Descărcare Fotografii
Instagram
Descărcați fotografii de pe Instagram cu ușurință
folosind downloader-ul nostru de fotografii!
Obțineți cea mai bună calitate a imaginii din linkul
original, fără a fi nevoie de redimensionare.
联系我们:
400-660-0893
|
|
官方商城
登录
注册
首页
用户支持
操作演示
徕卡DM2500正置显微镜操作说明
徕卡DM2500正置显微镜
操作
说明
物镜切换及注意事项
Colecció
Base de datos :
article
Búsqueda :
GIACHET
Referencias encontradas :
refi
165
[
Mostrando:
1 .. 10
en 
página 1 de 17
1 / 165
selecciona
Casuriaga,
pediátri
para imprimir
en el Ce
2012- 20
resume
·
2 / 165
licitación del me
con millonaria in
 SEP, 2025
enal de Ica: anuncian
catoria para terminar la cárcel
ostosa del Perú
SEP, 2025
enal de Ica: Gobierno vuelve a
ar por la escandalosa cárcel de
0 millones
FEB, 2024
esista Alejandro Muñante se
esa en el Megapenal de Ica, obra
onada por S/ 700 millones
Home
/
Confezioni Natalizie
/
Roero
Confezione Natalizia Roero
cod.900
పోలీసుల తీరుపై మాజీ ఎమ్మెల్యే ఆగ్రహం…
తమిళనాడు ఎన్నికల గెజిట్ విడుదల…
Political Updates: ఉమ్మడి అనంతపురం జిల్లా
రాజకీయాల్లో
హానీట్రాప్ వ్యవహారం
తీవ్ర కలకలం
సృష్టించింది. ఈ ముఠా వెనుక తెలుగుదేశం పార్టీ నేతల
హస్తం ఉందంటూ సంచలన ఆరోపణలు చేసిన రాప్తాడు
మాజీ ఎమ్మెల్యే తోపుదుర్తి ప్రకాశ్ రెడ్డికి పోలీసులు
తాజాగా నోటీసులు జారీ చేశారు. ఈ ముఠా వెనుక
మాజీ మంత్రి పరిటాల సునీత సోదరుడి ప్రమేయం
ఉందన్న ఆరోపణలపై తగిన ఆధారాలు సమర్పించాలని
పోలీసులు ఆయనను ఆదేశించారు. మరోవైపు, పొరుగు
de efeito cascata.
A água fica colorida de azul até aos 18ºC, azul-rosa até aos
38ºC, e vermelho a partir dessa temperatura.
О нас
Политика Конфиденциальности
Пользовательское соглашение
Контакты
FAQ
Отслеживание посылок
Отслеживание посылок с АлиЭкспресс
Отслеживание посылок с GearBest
+++
## Exercise requirements
Select all lines with the word "Отслеживание" from the entries above.

## Solution below
Отслеживание посылок
Отслеживание посылок с АлиЭкспресс
Отслеживание посылок с GearBest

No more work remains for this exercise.